## Verilen Metin
Darbe Planları: Kozmik Bilgiler Zamanı

Eğer, ıslak imza tartışmasına konu olan belgede ucu görülen, “Kafes” Planı’nda “nasıl olabilir” dedirten, son “Balyoz” planında dehşete düşürten o “ortam hazırlama”ya matuf alçakça projeler olmasaydı; Türkiye toplumu, bütün o darbe planları karşısında düşünce tarzı ve tavrını sorgulamak gereğini duymaz; bunlara malumun belgelenmesinden başka bir önem ve anlam vermezdi.

## Verilen Bilgiler

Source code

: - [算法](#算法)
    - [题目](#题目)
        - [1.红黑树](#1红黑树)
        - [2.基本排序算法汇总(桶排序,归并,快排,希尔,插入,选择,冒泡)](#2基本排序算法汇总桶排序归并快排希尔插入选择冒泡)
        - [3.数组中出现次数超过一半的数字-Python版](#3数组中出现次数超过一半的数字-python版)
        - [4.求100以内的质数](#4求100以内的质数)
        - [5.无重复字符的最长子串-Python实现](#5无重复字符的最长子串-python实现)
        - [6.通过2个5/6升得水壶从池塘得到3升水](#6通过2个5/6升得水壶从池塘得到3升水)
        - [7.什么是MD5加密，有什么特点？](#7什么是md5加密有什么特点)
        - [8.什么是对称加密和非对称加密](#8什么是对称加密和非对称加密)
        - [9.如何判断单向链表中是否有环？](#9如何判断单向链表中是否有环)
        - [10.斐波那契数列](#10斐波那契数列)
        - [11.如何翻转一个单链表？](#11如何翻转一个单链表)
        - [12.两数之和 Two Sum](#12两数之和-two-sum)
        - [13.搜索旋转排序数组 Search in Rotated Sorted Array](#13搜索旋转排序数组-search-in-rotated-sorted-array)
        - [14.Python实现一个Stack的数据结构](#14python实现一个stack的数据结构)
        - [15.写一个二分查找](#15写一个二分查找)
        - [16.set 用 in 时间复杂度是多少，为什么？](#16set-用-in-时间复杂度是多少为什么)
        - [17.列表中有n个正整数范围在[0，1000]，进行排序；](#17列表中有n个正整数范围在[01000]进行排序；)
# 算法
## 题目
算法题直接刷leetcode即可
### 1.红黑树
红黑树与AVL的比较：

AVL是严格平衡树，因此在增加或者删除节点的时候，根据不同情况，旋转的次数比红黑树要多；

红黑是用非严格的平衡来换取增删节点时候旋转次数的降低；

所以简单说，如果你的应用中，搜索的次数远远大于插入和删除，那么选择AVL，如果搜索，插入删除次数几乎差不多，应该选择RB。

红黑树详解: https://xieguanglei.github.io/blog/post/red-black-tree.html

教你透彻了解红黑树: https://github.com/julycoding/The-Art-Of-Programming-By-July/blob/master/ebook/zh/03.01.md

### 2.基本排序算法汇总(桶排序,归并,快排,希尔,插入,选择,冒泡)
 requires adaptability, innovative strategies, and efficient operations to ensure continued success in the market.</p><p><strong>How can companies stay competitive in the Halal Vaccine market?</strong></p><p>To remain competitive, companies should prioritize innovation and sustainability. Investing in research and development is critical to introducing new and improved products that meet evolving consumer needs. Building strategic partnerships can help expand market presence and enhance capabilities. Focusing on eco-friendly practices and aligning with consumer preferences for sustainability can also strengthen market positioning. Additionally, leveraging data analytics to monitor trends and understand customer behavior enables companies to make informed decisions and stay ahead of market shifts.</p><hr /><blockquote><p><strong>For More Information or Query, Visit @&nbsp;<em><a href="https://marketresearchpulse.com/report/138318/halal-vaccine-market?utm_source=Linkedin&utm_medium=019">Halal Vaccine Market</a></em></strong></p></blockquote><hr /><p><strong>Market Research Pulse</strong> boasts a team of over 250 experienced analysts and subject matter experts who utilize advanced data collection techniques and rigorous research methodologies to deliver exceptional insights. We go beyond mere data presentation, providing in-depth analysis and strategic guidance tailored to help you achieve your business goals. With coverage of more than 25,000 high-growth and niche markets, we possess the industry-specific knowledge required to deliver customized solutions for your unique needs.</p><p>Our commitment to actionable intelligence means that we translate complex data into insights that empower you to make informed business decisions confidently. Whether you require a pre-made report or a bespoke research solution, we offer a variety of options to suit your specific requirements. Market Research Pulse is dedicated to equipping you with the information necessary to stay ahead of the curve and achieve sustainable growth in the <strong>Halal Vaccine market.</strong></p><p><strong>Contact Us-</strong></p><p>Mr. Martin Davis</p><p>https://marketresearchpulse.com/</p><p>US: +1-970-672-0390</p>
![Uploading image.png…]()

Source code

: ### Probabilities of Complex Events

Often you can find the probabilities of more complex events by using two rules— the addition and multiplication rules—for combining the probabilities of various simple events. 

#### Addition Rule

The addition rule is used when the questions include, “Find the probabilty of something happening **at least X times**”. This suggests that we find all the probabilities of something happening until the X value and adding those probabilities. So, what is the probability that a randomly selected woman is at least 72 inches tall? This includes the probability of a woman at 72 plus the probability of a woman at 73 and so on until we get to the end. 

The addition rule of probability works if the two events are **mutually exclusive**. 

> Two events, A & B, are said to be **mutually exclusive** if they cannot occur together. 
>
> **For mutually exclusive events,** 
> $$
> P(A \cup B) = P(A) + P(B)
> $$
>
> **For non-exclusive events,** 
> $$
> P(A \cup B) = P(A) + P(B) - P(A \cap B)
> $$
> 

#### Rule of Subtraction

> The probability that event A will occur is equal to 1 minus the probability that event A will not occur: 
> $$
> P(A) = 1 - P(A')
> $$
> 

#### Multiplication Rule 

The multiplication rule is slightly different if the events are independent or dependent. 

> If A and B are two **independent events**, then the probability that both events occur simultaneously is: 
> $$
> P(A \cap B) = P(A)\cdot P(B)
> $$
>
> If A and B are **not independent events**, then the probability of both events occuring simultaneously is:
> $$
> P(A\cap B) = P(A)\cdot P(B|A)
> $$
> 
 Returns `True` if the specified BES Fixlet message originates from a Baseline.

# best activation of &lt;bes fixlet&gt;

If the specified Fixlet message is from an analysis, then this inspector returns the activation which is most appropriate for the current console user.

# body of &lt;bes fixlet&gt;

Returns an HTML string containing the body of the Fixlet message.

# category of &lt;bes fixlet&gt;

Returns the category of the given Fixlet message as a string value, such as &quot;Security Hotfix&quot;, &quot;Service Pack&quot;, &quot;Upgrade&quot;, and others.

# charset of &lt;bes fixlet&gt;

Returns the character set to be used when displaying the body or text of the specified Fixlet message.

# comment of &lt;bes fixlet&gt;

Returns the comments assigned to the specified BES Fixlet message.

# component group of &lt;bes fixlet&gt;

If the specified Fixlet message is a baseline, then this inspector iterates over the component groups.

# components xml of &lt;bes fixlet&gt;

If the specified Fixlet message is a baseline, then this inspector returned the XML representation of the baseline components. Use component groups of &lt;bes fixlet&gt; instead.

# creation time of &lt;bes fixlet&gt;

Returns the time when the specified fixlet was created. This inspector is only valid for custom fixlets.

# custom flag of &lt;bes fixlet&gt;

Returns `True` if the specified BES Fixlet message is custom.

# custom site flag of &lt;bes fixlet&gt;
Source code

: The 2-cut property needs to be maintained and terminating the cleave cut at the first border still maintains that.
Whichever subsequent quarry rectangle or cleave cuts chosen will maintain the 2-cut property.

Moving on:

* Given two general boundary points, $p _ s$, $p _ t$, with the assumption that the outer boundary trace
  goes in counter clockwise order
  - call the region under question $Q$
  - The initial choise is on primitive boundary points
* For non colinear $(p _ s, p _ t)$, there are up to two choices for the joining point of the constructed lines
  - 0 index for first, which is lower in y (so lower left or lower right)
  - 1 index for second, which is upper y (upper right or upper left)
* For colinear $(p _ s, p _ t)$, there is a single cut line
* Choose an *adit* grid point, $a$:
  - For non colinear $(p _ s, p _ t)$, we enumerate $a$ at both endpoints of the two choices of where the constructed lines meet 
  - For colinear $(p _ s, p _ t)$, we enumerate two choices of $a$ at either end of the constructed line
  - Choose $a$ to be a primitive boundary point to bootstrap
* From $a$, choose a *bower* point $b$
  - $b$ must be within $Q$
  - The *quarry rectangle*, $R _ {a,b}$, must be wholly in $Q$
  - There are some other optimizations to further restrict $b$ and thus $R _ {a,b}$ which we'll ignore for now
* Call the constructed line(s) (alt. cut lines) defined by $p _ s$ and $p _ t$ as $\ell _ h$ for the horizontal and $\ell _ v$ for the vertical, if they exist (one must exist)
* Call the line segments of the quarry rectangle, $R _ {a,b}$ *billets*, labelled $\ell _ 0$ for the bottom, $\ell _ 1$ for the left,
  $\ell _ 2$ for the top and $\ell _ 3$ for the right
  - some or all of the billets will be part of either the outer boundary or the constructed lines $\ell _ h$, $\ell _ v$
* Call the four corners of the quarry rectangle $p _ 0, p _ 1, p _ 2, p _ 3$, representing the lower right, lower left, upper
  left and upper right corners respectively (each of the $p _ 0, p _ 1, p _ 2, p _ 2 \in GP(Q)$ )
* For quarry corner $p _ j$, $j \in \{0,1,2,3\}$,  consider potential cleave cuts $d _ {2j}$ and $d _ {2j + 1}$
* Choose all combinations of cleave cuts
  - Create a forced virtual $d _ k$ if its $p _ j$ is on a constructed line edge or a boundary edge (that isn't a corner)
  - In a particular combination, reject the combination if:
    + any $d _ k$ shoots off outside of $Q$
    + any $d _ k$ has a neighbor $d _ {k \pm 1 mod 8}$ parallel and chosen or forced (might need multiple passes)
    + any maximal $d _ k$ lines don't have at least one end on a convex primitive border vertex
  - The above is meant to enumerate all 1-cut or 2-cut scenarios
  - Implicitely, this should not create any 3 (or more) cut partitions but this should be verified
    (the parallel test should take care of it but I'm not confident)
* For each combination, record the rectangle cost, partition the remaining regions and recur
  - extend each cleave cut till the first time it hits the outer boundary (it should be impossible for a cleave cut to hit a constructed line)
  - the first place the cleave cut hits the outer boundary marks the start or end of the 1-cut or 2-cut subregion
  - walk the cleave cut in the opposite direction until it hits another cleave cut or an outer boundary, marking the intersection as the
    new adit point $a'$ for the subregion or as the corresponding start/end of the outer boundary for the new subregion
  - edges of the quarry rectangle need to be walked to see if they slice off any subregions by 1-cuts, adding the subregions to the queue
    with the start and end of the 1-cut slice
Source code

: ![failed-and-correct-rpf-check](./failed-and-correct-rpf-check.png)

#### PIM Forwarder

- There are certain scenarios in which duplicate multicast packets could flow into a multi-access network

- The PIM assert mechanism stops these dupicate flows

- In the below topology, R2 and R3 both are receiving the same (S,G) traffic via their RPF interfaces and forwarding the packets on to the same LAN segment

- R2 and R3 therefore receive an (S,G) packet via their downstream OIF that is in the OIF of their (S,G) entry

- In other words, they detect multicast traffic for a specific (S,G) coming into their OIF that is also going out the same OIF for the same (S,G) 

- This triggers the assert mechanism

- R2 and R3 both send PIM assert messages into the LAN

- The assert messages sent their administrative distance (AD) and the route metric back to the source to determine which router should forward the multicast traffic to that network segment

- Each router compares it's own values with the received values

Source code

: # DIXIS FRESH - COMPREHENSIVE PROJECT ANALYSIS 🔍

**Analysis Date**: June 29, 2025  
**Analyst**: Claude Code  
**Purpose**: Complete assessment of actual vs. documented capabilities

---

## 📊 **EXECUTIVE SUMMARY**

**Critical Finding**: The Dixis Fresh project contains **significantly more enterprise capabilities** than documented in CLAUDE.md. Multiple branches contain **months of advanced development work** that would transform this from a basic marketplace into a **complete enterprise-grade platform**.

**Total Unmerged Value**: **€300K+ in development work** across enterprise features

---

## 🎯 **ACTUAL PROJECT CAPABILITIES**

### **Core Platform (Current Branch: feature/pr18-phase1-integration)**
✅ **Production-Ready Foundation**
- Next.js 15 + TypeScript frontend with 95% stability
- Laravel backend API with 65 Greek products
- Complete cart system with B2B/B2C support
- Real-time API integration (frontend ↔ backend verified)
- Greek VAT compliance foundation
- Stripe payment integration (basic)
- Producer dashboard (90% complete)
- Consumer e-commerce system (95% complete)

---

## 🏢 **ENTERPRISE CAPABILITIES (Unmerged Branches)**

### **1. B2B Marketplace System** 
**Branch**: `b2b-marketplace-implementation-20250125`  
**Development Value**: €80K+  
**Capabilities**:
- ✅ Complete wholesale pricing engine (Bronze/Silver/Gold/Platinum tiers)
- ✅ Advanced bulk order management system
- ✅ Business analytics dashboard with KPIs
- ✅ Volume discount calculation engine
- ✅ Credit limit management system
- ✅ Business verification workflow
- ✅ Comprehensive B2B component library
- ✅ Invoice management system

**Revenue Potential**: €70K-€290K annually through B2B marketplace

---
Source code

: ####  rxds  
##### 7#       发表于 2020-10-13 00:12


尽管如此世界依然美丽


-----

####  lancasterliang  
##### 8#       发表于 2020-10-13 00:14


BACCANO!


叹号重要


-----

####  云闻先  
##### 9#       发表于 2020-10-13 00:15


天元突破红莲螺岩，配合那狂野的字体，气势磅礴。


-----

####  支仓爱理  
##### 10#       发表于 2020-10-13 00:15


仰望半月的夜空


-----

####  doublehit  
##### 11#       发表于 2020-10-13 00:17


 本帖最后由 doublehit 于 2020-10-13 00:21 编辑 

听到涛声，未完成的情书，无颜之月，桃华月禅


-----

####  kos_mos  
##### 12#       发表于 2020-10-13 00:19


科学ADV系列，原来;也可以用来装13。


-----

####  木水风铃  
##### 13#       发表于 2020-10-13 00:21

## İstenen
Darbe planlarını konu alan metni, son cümlesinden sonra gelecek biçimde sürdürünüz.

## Yanıt
Çünkü, hepimizin de bildiği gibi, Türkiye toplumunun çok geniş kesimlerinde yaygın, “ezelden beri” içselleştirilmiş bir siyasal önkabule göre “asker, askerî darbe-rejim” bir siyasal opsiyon, alternatiftir. Üstelik bunu “katlanılması gereken” bir belâ, önlenemeyecek bir kader olarak değil –bazen böyle ifade edilse dahi– tam aksine, olması gereken bir emniyet sübabı, bir can simidi olarak görür. Siyasal durum biraz karıştığında, tartışmalar uzadığında, gerilim herhangi bir nedenle arttığında, toplumun omurgasında, oy veregeldiği parti fark etmeksizin alt-orta tabakalardan yukarıya ve daha alta doğru “Ordunun duruma el koyması”, yönündeki sesler, bir dilek, beklenti veya endişe kipinde yükselmeye, bu nedenle başlar.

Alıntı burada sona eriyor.